A Knowledge-Grounded Neural Conversation Model

From statwiki
Jump to navigation Jump to search


A Knowledge-Grounded Neural Conversation Model

Introduction

Grounded Response Generation

The main challenge in fully data-driven conversation models is that there is no dataset that contains discussions of every entry in non-conversational data sources such as Wikipedia and Goodreads. Thus, data driven conversation models are bound to respond evasively concerning inputs that are poorly represented in the training dataset. Even if a comprehensive dataset existed, its sheer size would cause problems in modelling such as redundancy. The knowledge-grounded approach aims to avoid redundancy and generalize from existing information in order to generate appropriate responses to entities that are not part of the conversational training data.

The set-up for a knowledge-grounded model is as follows (See Figure 3): 1. Available is a large collection of raw text entries (denoted Word facts) e.g. Wikipedia 2. The focus of a given conversation history or source text S is identified using key matching words and the focus is used to form a query that retrieves contextually relevant “facts” F. 3. Finally both F and S are fed into a neural architecture that contains distinct encoders.

The system is trained using multi-task learning which contains two types of tasks: A The model is trained with only conversation history (S) and the Response (R). B The model is trained with information/“facts” (F), S and R.

This method of training has advantages including allowing the pre-training of conversation-only datasets and flexibility to expose different kinds of conversational data in the two tasks.

Dialog Encoder and Decoder

The dialog encoder and decoder are both recurrent neural networks (RNN). The encoder turns a variable-length input string into a fixed-length vector representation. The decoder turns the vector representation back into a variable-length output string.

Facts encoder

The Facts Encoder uses an associative memory for modeling the “facts” relevant to the particular entity mentioned in a conversation. It retrieves and weights these “facts” based on the user input and conversation history and generates an answer. The RNN encoder gives a rich representation for a source sentence.

Recurrent Neural Network

The hidden state of the RNN is initialized with u^ which is a summation of input sentence and the external facts, to predict the response sentence R word by word. Alternatives to summing up facts and dialog encodings were explored, however summation seemed to yield the best results.

Datasets

Experimental Setup

Results

In order to assess the effectiveness of the multi-tasking neural conversation model over the SEQ2SEQ model, the perplexity, BLEU scores, lexical diversity, appropriateness, and informativeness of the output datum were evaluated. Perplexity is measured by how well the model is able to evaluate the input data. Lexical diversity is the ratio of unique words to the total number of words in the input data. The BLEU score measures the quality of the encoded text. Appropriateness is how fitting the output response is to the input data. Informativeness is how useful and actionable the output response is in terms of the input data. Perplexity, lexical diversity, and BLEU scores were all carried out automatically, whereas appropriateness and informativeness were analyzed by human judges.

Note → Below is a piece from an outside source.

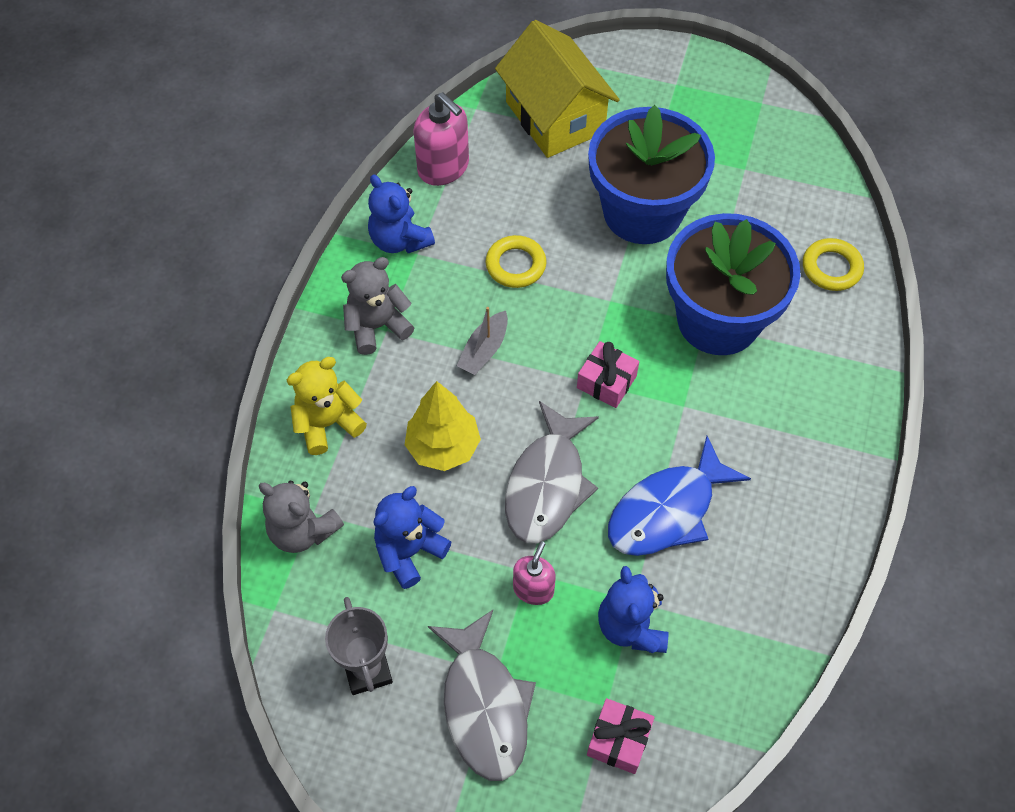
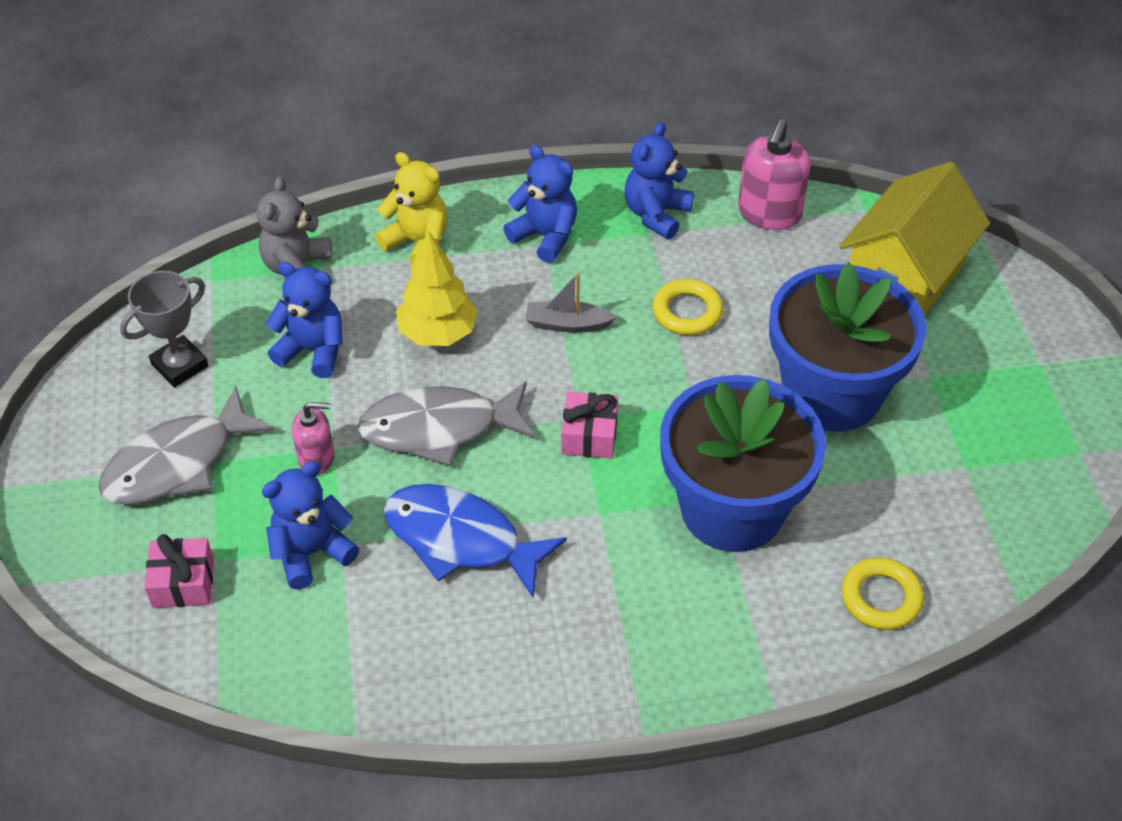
camera: 65 degrees right, 10 degrees down
grey teddy bear [341,257,415,355] -> blue teddy bear [503,145,577,263]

In terms of perplexity, the MTASK and SEQ2SEQ models all performed almost equally as low when using general data. When using grounded data, the perplexity of all the models increase, however the increase in perplexity for MTASK and MTASK-R are lower than that for SEQ2SEQ and SEQ2SEQ-S. This suggests that the MTASK models perform better than the SEQ2SEQ models in terms of evaluating the inputs. In terms of BLEU scores, MTASK-R produces a high value of 1.08, indicating that it greatly outperforms the other MTASK and SEQ2SEQ models. In terms of lexical diversity, MTASK-RF has the highest percentage of word diversity among all the models. In terms of appropriateness, the performance of the MTASK models were only slightly better than the SEQ2SEQ models. In terms of informativeness, the MTASK-R model generally outperforms the other MTASK and SEQ2SEQ models. It was also discovered that MTASK-F is highly informative but struggles with appropriateness of the conversation. On the other hand, MTASK-R is able to produce appropriate responses but is not significantly better in terms of informativeness.

Discussion and Conclusion

Generally, the responses from the MTASK models were more effective than the SEQ2SEQ models. The MTASK models are able to combine ground data with the general data to generate informative, appropriate, and useful responses. However, the MTASK models tend to repeat elements of ground data word-for-word in its response, which requires improvement.